The Aftermath: Austin Oddities & Curiosities Expo 2021 – 1

Come into the story midway? Try starting at the beginning.

Much is made about the perceived rivalry between Austin and Dallas, but both cities share one very important common trait: dust. Oh so much DUST. Most of the year, the southern wind that blows across the center of Texas from the Gulf of Mexico picks up untold tons of dust from the Austin area. It’s mostly carbonate rock dust, both from natural erosion of limestone and chalk deposits in Central Texas (there’s a reason why one of the major rock formations in the state is called “the Austin Chalk”) and from incessant construction, and it’s supplemented by passing over the cement kilns that make up the main tourist attraction for the town of Midlothian, which swears that the kilns no longer use toxic and/or low-level radioactive waste as fuel.

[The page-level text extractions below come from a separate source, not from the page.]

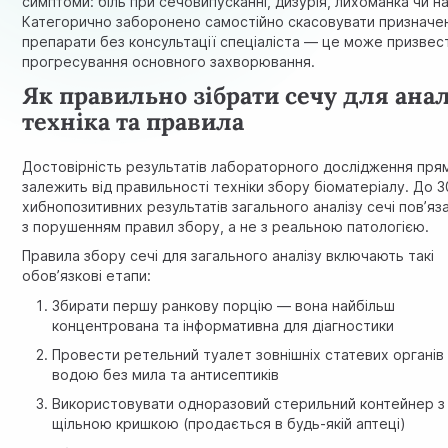
симптоми: біль при сечовипусканні, дизурія, лихоманка чи н
Категорично заборонено самостійно скасовувати призначен
препарати без консультації спеціаліста — це може призвес
прогресування основного захворювання.
Як правильно зібрати сечу для анал
техніка та правила
Достовірність результатів лабораторного дослідження пря
залежить від правильності техніки збору біоматеріалу. До 3
хибнопозитивних результатів загального аналізу сечі пов’яз
з порушенням правил збору, а не з реальною патологією.
Правила збору сечі для загального аналізу включають такі
обов’язкові етапи:
Збирати першу ранкову порцію — вона найбільш
концентрована та інформативна для діагностики
Провести ретельний туалет зовнішніх статевих органі
водою без мила та антисептиків
Використовувати одноразовий стерильний контейнер з
щільною кришкою (продається в будь-якій аптеці)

It comes down in the Dallas/Fort Worth area and lingers like a hipster houseguest, working its way into eyes and throats, gumming up lubricated surfaces, and making Dyson vacuum cleaners and air filters work for their living. We get revenge, though: starting in October, the winds shift and start blasting out of the north, and all of that dust that accumulated on every surface all summer long blows right back to Austin. Enough remains, though, to remind us: when it finally gets cool enough in autumn to justify turning on heaters in Dallas, the accumulated eight months or so on heater coils burns off, and the whole city smells a little like Austin for a day or so.

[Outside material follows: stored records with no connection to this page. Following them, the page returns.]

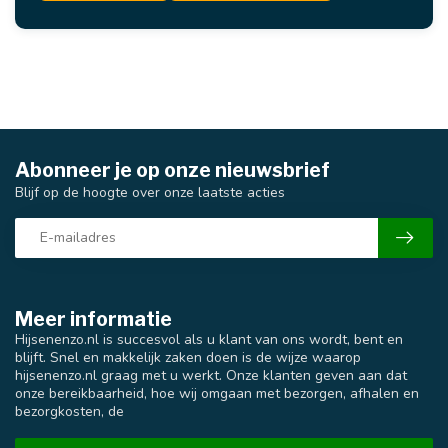
Abonneer je op onze nieuwsbrief
Blijf op de hoogte over onze laatste acties
Meer informatie
Hijsenenzo.nl is succesvol als u klant van ons wordt, bent en
blijft. Snel en makkelijk zaken doen is de wijze waarop
hijsenenzo.nl graag met u werkt. Onze klanten geven aan dat
onze bereikbaarheid, hoe wij omgaan met bezorgen, afhalen en
bezorgkosten, de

All things considered, we could have worse things than dust. There’s the distinctive chemical plant fug of Manistee, Michigan, or the burned green bean aroma of the multitude of microbreweries in Portland, Oregon. We SAY this, and then we make road trips in either direction, get out of our vehicles, and spend the next six hours washing off, brushing off, or vacuuming off what was once Cretaceous seabed mixed with bits of dinosaur dung. Yeah, and it tastes like it, too.